■ The task:
Locate every line in the records below that contains the word "roads", and copy each one.

■ Given records:

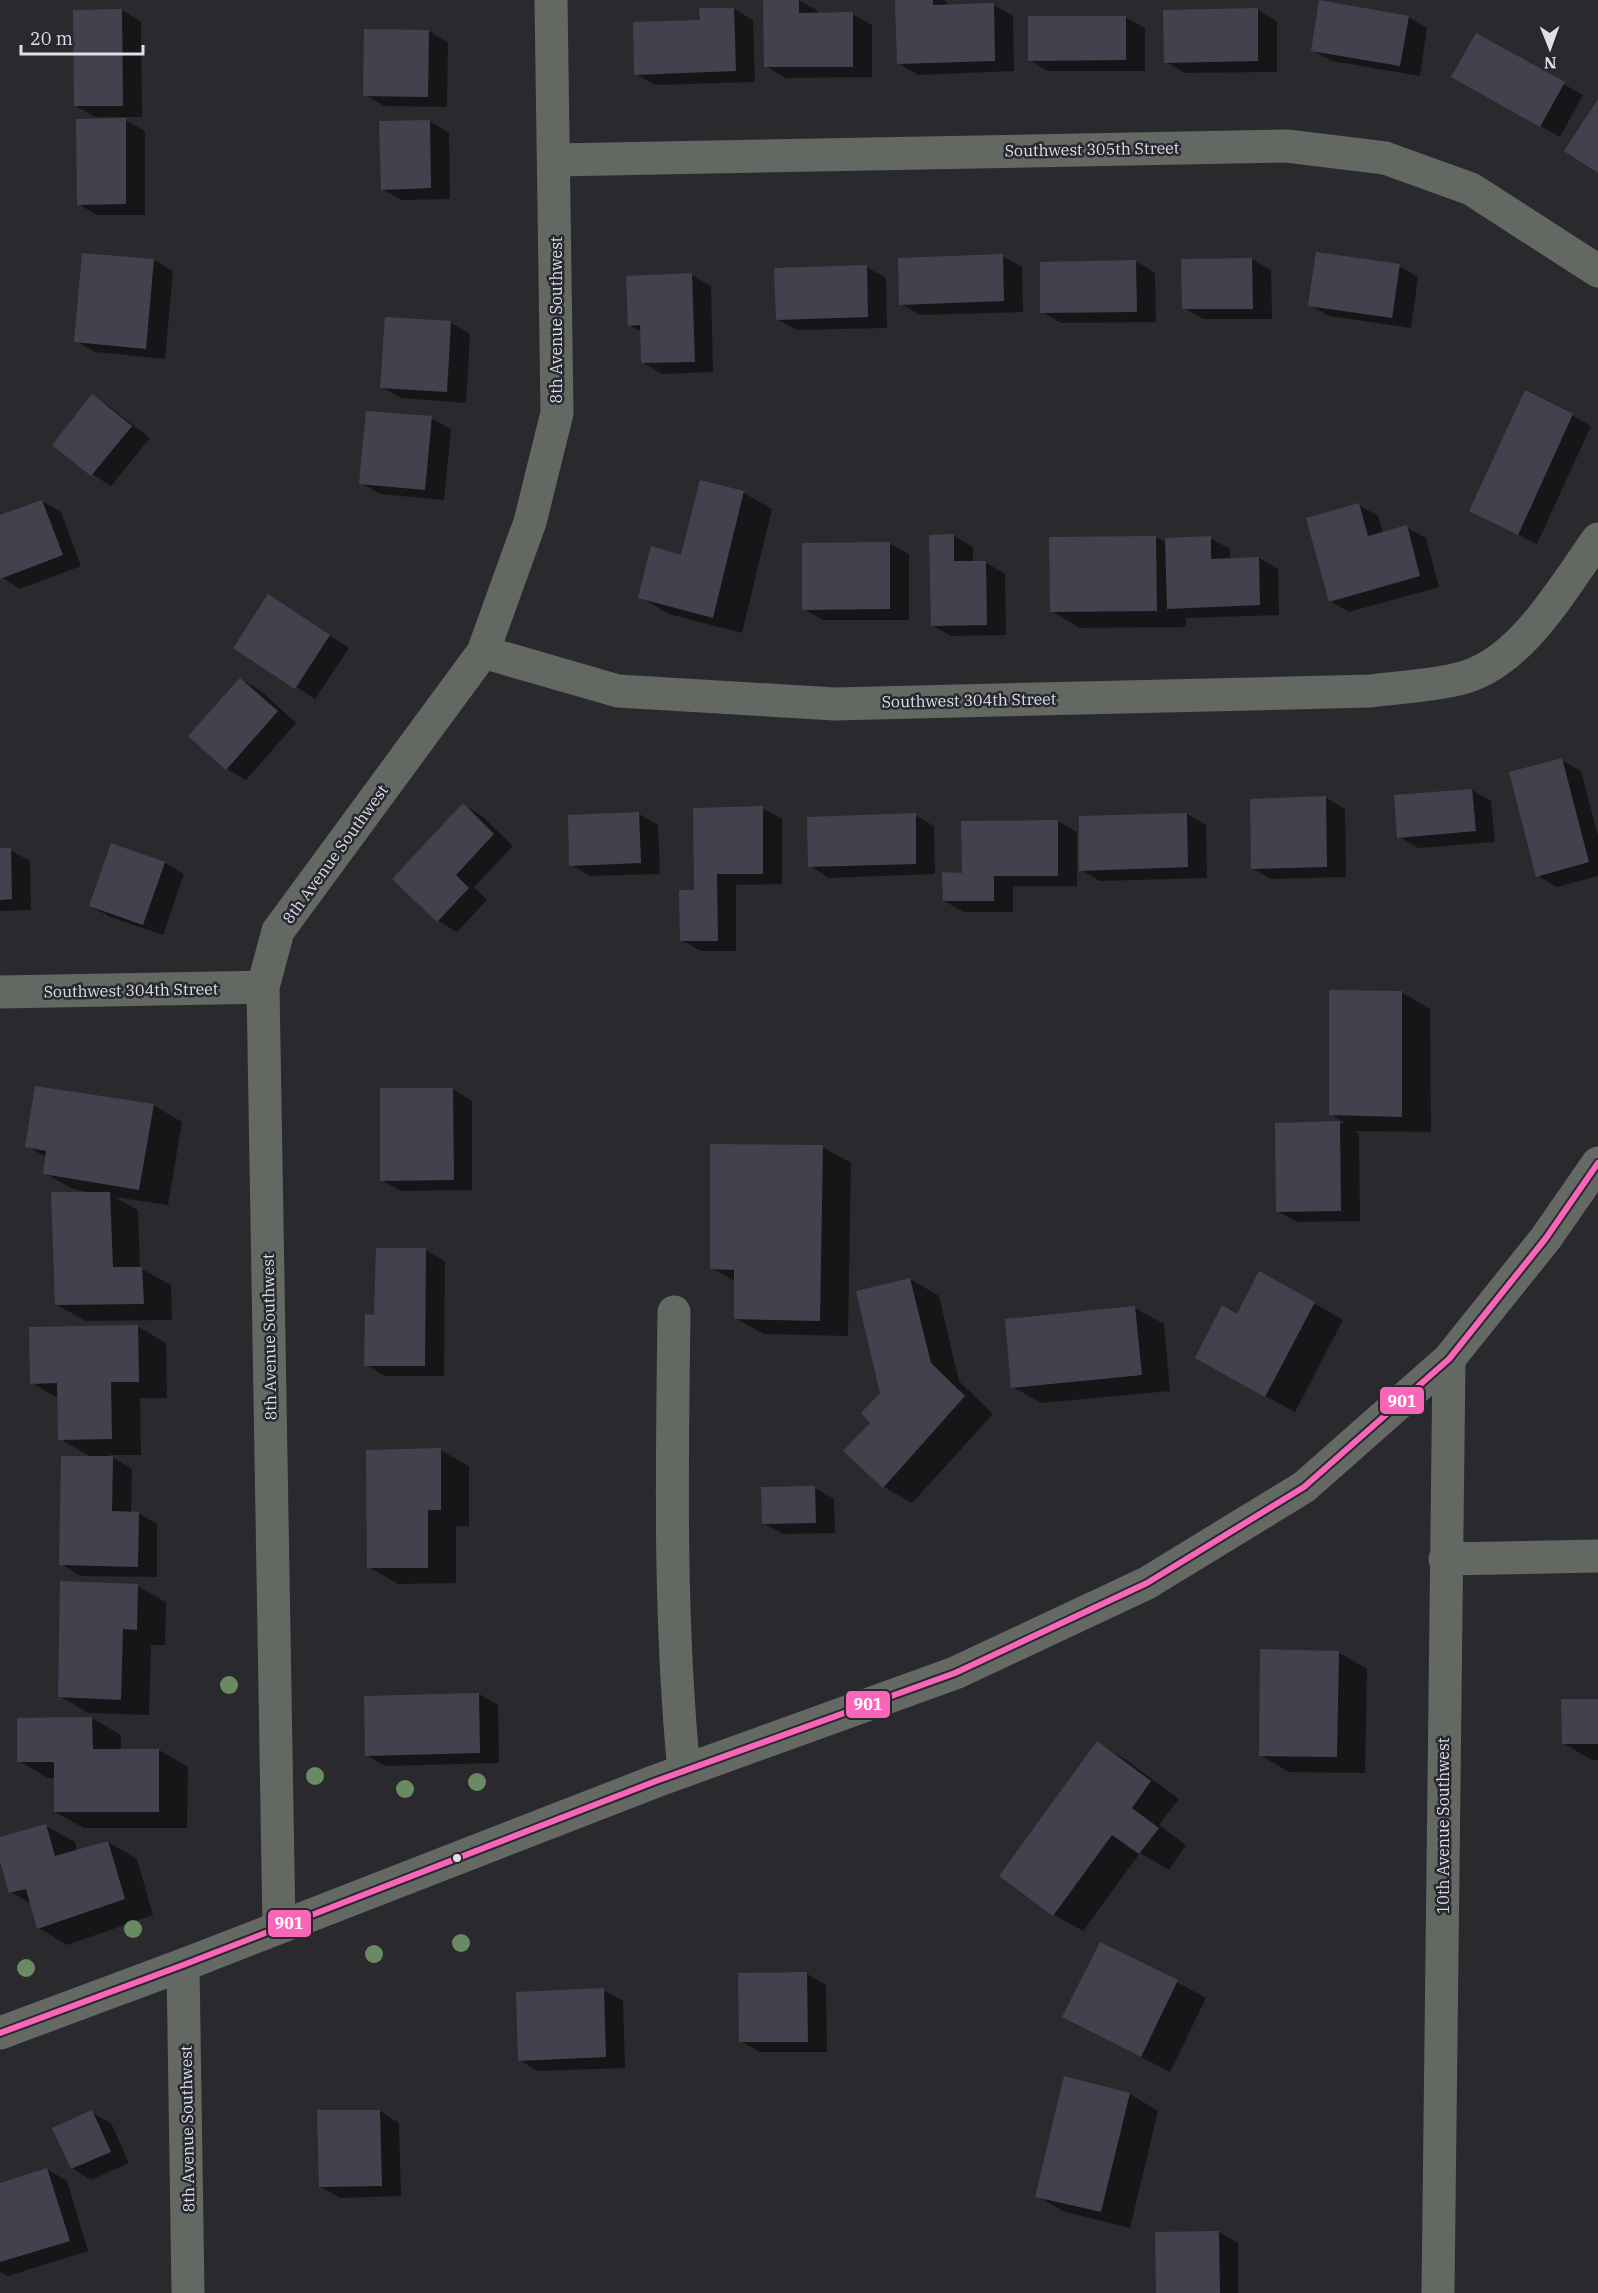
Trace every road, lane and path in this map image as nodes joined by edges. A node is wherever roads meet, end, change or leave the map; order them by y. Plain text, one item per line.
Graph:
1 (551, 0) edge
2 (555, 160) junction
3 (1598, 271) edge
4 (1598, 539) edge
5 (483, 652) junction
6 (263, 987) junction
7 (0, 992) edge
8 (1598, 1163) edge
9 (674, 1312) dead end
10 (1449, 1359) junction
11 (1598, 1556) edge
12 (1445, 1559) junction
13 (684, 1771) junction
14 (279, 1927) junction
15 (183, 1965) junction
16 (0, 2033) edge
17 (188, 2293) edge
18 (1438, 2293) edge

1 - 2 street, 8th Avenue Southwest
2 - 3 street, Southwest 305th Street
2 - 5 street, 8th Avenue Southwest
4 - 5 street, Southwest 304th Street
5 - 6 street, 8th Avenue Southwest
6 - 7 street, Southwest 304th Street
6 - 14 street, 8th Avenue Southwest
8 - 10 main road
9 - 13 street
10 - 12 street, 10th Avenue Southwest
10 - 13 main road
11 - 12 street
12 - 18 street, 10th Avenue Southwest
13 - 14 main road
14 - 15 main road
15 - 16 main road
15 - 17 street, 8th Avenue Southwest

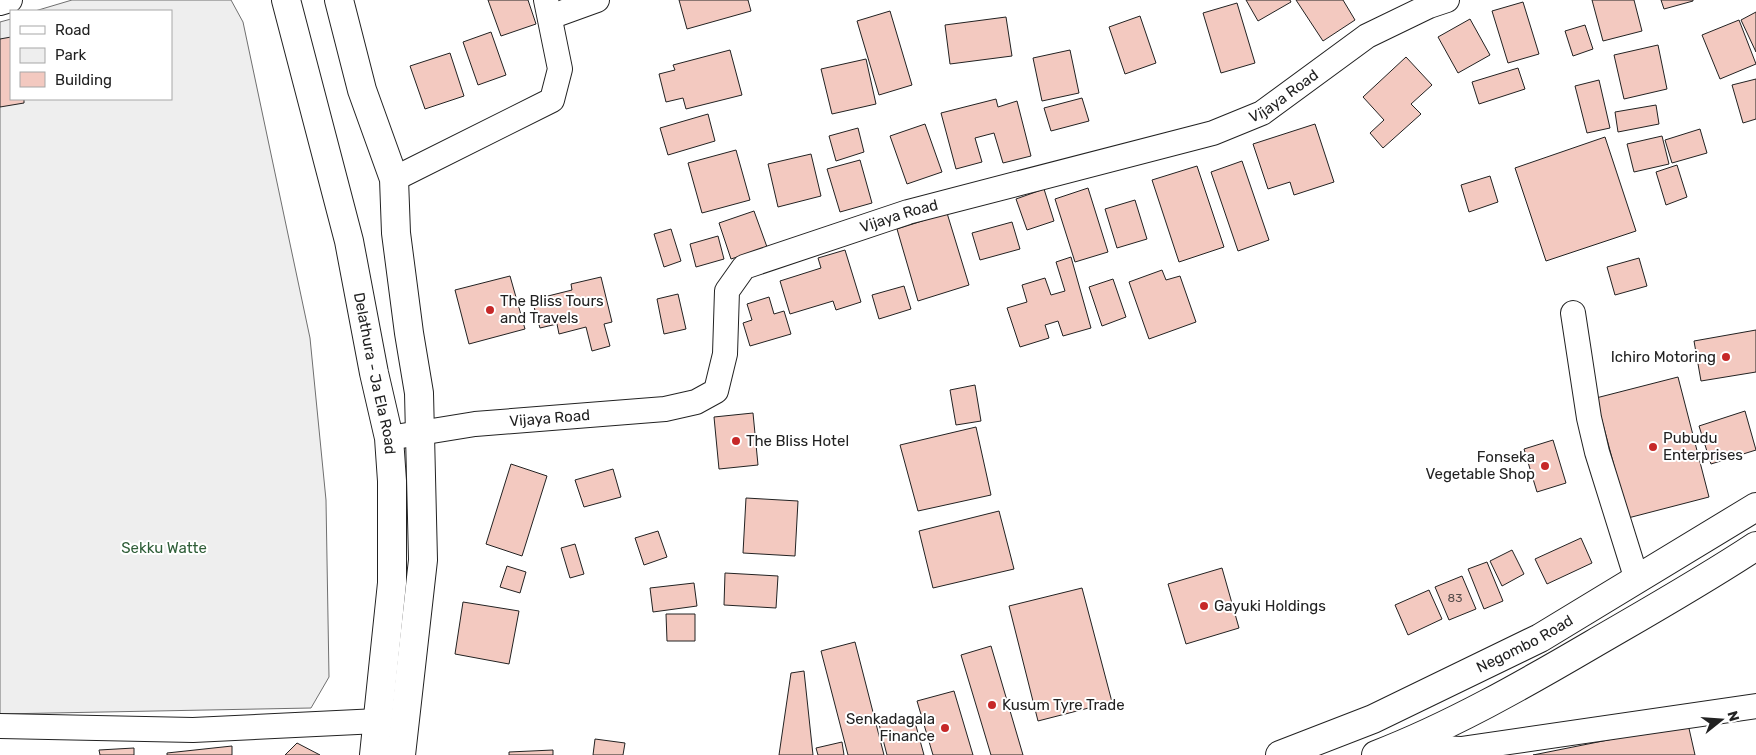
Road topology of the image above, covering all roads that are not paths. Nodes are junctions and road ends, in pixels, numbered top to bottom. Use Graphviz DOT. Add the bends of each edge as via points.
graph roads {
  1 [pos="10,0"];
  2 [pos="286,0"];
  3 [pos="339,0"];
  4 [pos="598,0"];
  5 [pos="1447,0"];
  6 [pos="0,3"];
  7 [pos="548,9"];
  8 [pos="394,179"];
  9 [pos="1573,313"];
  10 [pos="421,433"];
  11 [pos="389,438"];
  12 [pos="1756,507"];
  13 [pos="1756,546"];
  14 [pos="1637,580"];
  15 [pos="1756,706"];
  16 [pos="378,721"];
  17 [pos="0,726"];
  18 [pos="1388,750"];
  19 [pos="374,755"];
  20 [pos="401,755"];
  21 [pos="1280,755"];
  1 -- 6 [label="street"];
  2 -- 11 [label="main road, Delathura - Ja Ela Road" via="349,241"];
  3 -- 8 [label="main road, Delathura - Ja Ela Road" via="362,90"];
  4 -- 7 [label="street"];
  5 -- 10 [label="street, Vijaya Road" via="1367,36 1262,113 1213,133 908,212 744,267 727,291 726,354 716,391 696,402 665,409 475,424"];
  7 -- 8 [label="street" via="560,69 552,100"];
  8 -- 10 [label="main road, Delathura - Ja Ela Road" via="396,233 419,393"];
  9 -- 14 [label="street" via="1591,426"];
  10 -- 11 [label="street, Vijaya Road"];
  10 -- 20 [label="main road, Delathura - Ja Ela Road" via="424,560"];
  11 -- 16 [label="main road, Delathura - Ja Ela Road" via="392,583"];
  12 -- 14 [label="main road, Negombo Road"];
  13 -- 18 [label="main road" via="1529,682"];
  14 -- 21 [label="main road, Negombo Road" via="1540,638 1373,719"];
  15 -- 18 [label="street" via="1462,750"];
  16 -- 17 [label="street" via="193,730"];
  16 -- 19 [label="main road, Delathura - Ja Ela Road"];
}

■ Exercise output:
Trace every road, lane and path in this map image as nodes joined by edges. A node is wherever roads meet, end, change or leave the map; order them by y. Plain text, one item per line.
Road topology of the image above, covering all roads that are not paths. Nodes are junctions and road ends, in pixels, numbered top to bottom. Use Graphviz DOT. Add the bends of each edge as via points.
graph roads {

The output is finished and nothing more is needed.